An improved density matrix expansion for spin-unsaturated nuclei

TL;DR

This paper improves the density matrix expansion method for spin-unsaturated nuclei, achieving higher accuracy in reproducing non-local exchange energies, which can enhance the development of microscopic energy density functionals in nuclear physics.

Contribution

The authors reformulate the density matrix expansion for the vector part, incorporating phase-space averaging and anisotropy considerations, leading to a few-percent accuracy in semi-magic nuclei.

Findings

Phase-space averaging significantly improves the vector density matrix.

The reformulated DME achieves a few-percent accuracy for semi-magic nuclei.

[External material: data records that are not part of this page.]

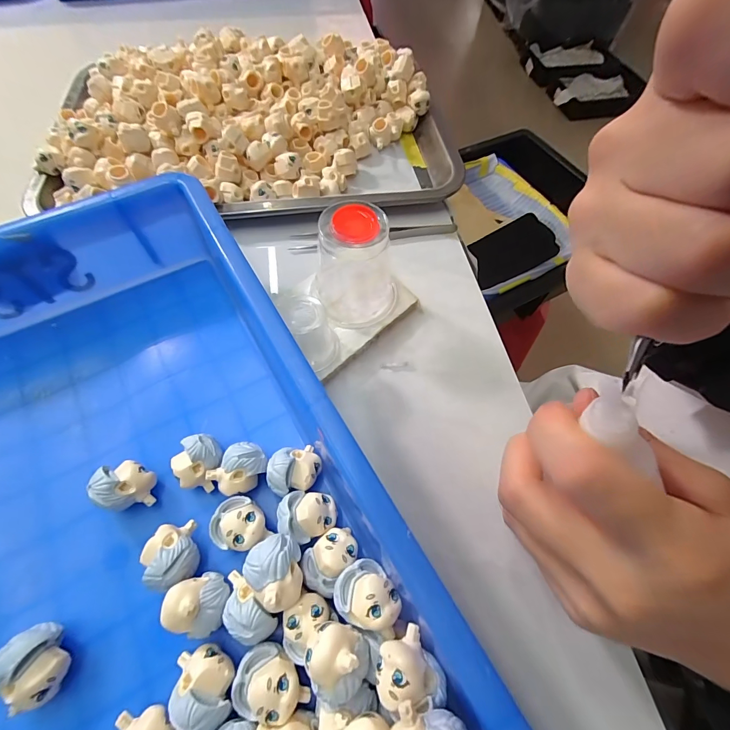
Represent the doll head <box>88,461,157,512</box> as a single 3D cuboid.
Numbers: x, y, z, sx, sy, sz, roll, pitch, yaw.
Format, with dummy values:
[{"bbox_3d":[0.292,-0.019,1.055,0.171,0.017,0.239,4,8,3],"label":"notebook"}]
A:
[{"bbox_3d":[-0.120,0.061,0.184,0.023,0.023,0.022,-14,64,-11],"label":"doll head"}]

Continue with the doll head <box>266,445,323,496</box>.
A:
[{"bbox_3d":[-0.037,0.055,0.192,0.027,0.024,0.022,-16,64,-11],"label":"doll head"}]

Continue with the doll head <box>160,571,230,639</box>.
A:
[{"bbox_3d":[-0.072,0.105,0.160,0.023,0.031,0.023,3,62,-2],"label":"doll head"}]

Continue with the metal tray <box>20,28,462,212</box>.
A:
[{"bbox_3d":[-0.099,-0.220,0.322,0.337,0.040,0.216,-6,72,-12],"label":"metal tray"}]

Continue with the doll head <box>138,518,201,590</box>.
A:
[{"bbox_3d":[-0.089,0.088,0.171,0.018,0.025,0.026,-16,64,-11],"label":"doll head"}]

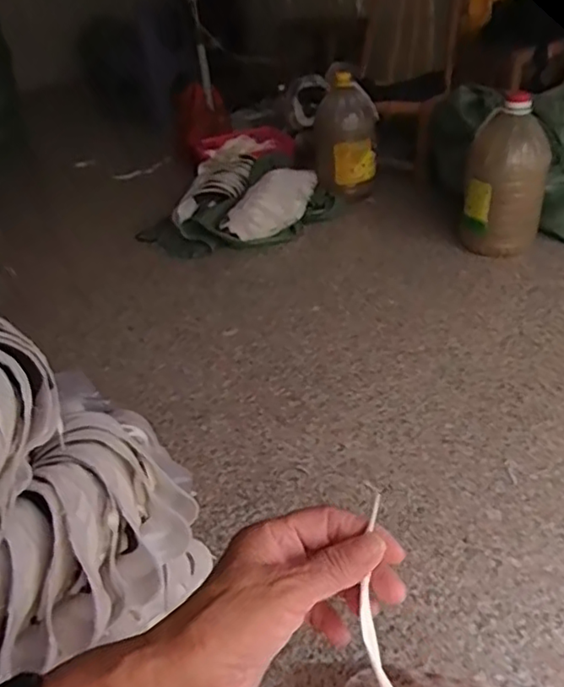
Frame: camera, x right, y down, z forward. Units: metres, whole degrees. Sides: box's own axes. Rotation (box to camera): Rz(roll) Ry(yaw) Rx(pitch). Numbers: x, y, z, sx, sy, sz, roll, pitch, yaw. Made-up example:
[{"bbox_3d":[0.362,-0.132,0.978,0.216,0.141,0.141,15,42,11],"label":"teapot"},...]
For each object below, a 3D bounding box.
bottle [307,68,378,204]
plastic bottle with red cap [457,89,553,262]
[{"bbox_3d":[0.186,-0.623,1.837,0.196,0.322,0.217,-4,37,1],"label":"bottle"},{"bbox_3d":[0.582,-0.437,1.565,0.193,0.344,0.210,12,39,22],"label":"plastic bottle with red cap"}]

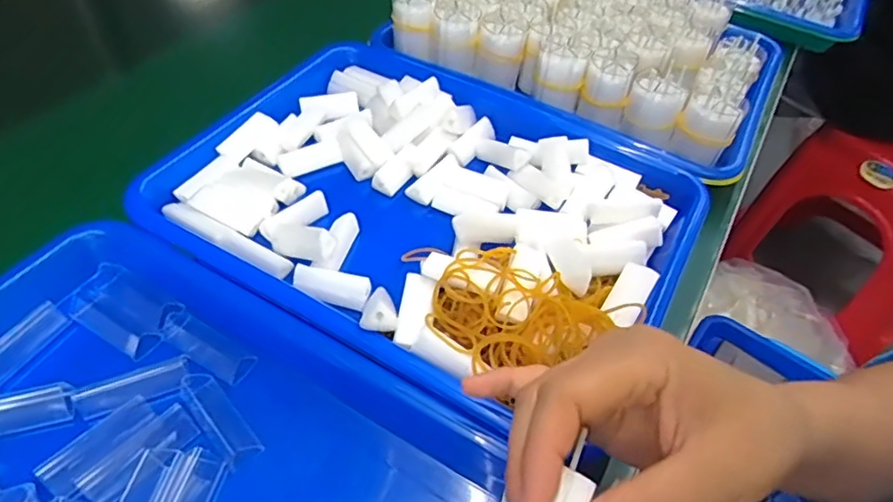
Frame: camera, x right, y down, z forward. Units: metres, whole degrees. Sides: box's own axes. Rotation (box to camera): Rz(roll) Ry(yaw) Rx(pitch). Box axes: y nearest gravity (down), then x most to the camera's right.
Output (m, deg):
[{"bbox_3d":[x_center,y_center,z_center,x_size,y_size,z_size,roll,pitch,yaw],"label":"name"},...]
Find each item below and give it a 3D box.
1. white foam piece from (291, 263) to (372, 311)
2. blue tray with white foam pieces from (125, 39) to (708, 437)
[{"bbox_3d":[-0.069,0.020,0.346,0.046,0.013,0.015,17,52,0],"label":"white foam piece"},{"bbox_3d":[-0.014,-0.032,0.393,0.325,0.048,0.240,27,52,17],"label":"blue tray with white foam pieces"}]

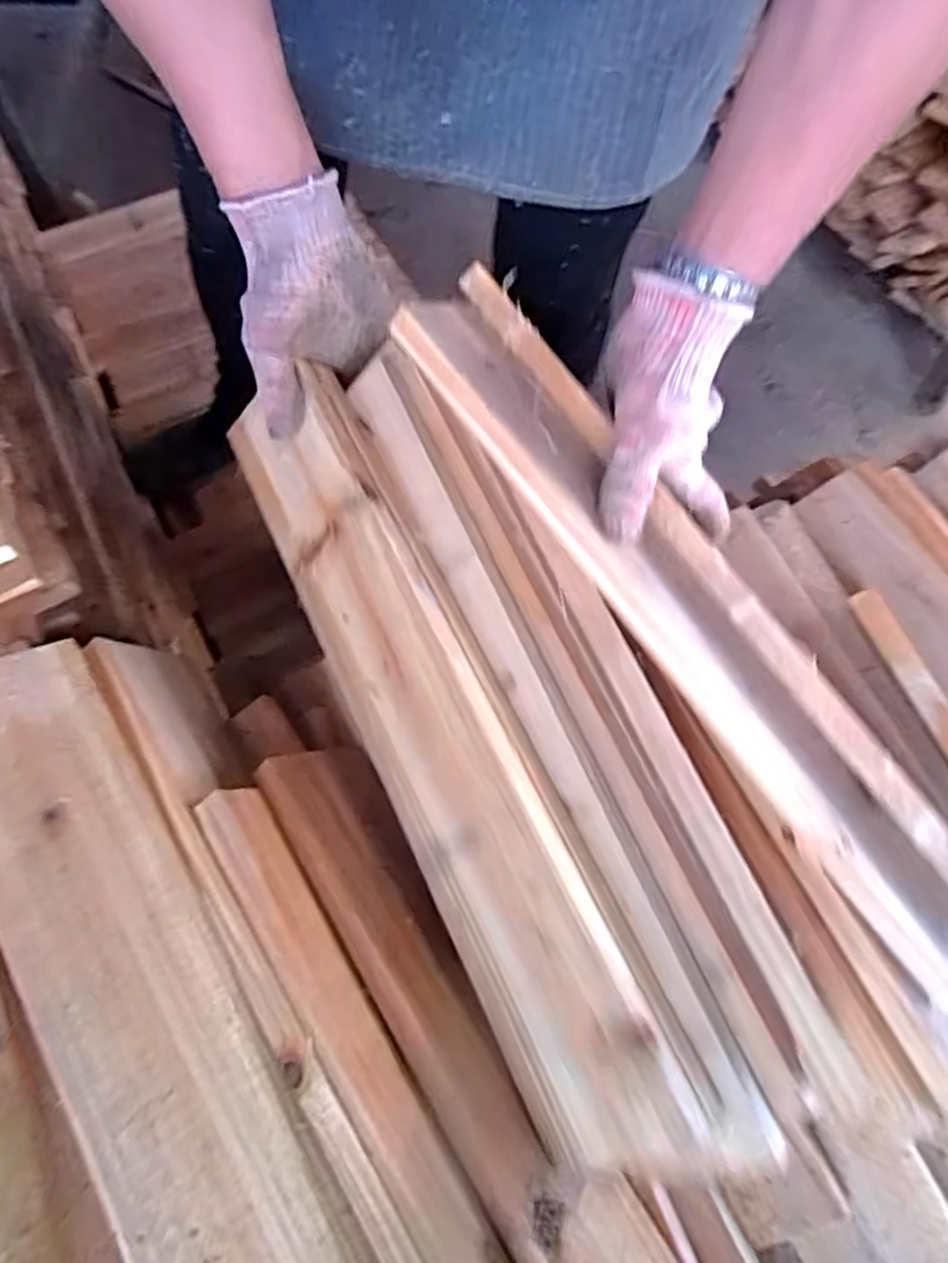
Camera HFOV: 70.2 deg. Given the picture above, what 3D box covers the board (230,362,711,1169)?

The improved DME can serve as a foundation for microscopic energy functionals.

Abstract

A current objective of low-energy nuclear theory is to build non-empirical nuclear energy density functionals (EDFs) from underlying inter-nucleon interactions and many-body perturbation theory (MBPT). The density matrix expansion (DME) of Negele and Vautherin is a convenient method to map highly non-local Hartree-Fock expressions into the form of a quasi-local Skyrme functional with density-dependent couplings. In this work, we assess the accuracy of the DME at reproducing the non-local exchange (Fock) contribution to the energy. In contrast to the scalar part of the density matrix for which the original formulation of Negele and Vautherin is reasonably accurate, we demonstrate the necessity to reformulate the DME for the vector part of the density matrix, which is needed for an accurate description of spin-unsaturated nuclei. Phase-space averaging techniques are shown to yield a significant improvement for the vector part of the density matrix compared to the original formulation of Negele and Vautherin. The key to the improved accuracy is to take into account the anisotropy that characterizes the local-momentum distribution in the surface region of finite Fermi systems. Optimizing separately the DME for the central, tensor and spin-orbit contributions to the Fock energy, one reaches a few-percent accuracy over a representative set of semi-magic nuclei. With such an accuracy at hand, one can envision using the corresponding Skyrme-like energy functional as a microscopically-constrained starting point around which future phenomenological parameterizations can be built and refined.